1980'lerin ikinci yansında sivil toplum kavramının başka bir zemine kaydığını gözden kaçırmamak gerekir. ANAP lideri Turgut Özal'ın teşvik etliği görüş açısı içinde sivil toplum, devlet-dışı toplumsal ve politik etkinliklerin bizatihi değer olarak yüceltildiği bir liberal söyleme eklemlendi (Erdoğan Tosun, 2001: 326). Sağ politik geleneğin temel referanslarından olan millî irade ve elbette serbest piyasa, bu pragmatik ve popüler liberal-muhafazakâr söylemde "sivillik" hâlesiyle kutsandı. Seçmen çoğunluğunu mutlak otorite konumuna oturturken onu kutsallık atfedilen bir millilik değeriyle yükümlendiren, böylece otoriter bir politikanın meşruiyet kaynağı olarak işlev gören milli irade konsepti, böylece sivil toplumun ifadesi olmak gibi bir değer de kazanmıştır. Milliyetçi-muhafazakarlar, 'otantik' dini-millî kimliği, laisist-"pozitivist"-yabancılaşmış-devlete/bürokrasiye/aydınlara karşı sivil toplumun cevheri gibi özselleştirerek, bu yorumu 'zenginleştirmişlerdir'. Hatta bu söylemde sivil toplum, politik açıdan aktif olmayan, entelektüel ve ideolojik zeminde kendini duyuramayan ama toplumsal düzene ve istikrara hassasiyetle sahip çıkan milliyetçi-muhafazakâr kitleyi tanımlamak üzere kullanıl Sessiz Çoğunluk (ya da esas kitle) terimiyle eş anlamlıdır, denebilir.

STK'lara İlgi Artışı

1980'lerin sonlarında, daha açık biçimde 1990'larda, STK'lar toplumsal ve siyasal gündemde geniş yer kaplamaya başlamış, sivil toplumla ilgili tartışmaların odağı da bunlara kaymıştır. Politika alanındaki tıkanıklığın yeni temsil ve toplumsal etkinlik kanallarına ihtiyacı artırması, bununla beraber 1980'ler/90'lar dönümünde kendini -önceki ve sonraki 5-10 yılık periyotlara göre daha üst düzeyde- duyuran demokratikleşme talebinin örgütlenmeyi teşvik edici etkisi, STK'ların gündeme gelmesinin nedenleri arasında sayılabil Çevreciliğin-ekolojizmin, kadın hareketinin, insan hakları mücadelesinin ve Alevi canlanışının, alışılagelmiş politik kanalların dışında gelişen ve -Aleviler örneği hariç- geleneksel "dernekçiliğin" kalıplarına da sığmayan faaliyet tarzları, sivil toplum alanına ve STK'lara yönelik ilgiye ivme kazandırmışlardır (Çaha, 2000: 263-275). İslâmî hareketin sivil toplum alanını yaygın biçimde kapsayan örgütlenmesi ve etkinliği önemlidir (a.g.e 275-293). Zira bu hareketler, hem politik açıdan canlı ve cazibeli bir ortam, hem de politik bir etkinlik yaratmıştır. Nitekim yerleşik-profesyonel politikanın aktörleri, kendi inisiyatif, prestij ve imajlarını korumanın ya da geliştirmenin bir icabı olarak, çoğu kez yüzeysel hamlelerle, hareketlilikten beslenme gereği duymuşlardır.

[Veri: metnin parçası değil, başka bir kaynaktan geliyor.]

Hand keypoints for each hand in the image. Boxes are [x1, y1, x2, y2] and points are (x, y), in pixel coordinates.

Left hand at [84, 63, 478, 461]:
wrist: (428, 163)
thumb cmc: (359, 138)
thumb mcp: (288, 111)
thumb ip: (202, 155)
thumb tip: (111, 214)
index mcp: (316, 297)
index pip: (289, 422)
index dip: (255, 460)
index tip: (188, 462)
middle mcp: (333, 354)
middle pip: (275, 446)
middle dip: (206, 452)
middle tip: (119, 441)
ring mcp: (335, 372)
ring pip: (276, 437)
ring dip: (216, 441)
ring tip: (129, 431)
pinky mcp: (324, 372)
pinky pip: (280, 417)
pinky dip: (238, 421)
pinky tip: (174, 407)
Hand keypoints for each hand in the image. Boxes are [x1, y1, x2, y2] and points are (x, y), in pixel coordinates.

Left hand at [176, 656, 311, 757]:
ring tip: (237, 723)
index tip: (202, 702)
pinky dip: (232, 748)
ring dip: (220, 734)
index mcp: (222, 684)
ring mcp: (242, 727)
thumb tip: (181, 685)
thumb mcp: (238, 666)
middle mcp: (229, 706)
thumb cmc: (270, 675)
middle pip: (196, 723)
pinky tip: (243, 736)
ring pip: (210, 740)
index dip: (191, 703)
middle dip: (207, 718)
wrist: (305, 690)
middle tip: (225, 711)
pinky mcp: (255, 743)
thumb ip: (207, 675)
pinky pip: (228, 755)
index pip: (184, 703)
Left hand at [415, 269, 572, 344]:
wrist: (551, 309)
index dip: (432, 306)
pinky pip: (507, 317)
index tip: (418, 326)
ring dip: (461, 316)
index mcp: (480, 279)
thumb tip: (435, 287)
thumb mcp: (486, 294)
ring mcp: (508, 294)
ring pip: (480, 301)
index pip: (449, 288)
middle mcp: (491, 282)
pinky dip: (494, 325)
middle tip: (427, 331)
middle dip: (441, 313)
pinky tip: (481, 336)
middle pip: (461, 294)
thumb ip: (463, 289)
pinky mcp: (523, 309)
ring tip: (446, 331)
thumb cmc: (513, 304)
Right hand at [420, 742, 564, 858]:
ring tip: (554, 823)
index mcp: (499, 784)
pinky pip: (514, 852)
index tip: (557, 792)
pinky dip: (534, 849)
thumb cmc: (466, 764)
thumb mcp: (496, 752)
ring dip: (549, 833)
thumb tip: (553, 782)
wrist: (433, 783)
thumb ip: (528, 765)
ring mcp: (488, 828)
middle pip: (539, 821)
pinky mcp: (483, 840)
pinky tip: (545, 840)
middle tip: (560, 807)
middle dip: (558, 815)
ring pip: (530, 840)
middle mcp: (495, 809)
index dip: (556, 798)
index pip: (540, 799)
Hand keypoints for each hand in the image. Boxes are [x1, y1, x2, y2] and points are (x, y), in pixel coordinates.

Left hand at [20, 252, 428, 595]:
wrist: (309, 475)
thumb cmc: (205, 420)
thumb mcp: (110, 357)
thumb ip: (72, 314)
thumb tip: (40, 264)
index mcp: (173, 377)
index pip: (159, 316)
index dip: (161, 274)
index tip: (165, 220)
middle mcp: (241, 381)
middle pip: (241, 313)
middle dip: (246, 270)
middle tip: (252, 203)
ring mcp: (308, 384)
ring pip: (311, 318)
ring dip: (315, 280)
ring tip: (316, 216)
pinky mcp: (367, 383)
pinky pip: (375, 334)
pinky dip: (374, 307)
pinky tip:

Ayrıca 1980'ler/90'lar dönümünde başta reel-sosyalist sistemin çöküşüyle dünyada yaşanan altüst oluşa ilişkin yorumlarda sivil toplum inisiyatiflerinin ve STK'ların önemli bir yenilik etmeni olarak öne çıkması da hesaba katılmalıdır. 1990'lar da STK'ların uluslararası temaslardaki ve ekonomik ilişkilerdeki işlevlerinin hızla artması, bu gelişmenin başlı başına önemli bir boyutudur. arka arkaya bir dizi uluslararası zirve toplantısında, hep bu gelişmenin altı çizilmiştir 1992'de Rio de Janeiro'da toplanan Birleşmiş Milletler (BM) Çevre ve Kalkınma Konferansı'nda sivil toplum kuruluşlarının katılımcı demokrasideki vazgeçilmez rollerine işaret edilmiş, 1994'te Kahire'de düzenlenen BM Nüfus ve Kalkınma Konferansı ve 1995 Kopenhag Sosyal Gelişme Konferansı'nın eylem planlarında "halkın sesi" olarak tanımlanan STK'ların yenilikçi, esnek ve sorun çözücü potansiyellerine dikkat çekilmiş; 1995'te Pekin'deki BM 4. Dünya Kadın Konferansı'nda kadının güçlendirilmesinde NGO'ların rolü vurgulanmış; 1996'da İstanbul'daki BM ikinci İnsan Yerleşimleri (Habitat) Konferansı, yönetimlerin STK'larla işbirliği yapma kapasitelerini artırmaları gereği üzerinde durmuştur (Ecevit, 2001 232-3). 1999 yılı sonunda İstanbul'da toplanan Avrupa Güvenlik ve İşbirliği Konferansı (AGİK) zirvesinde STK'ların resmen muhatap alınması da çok önemlidir.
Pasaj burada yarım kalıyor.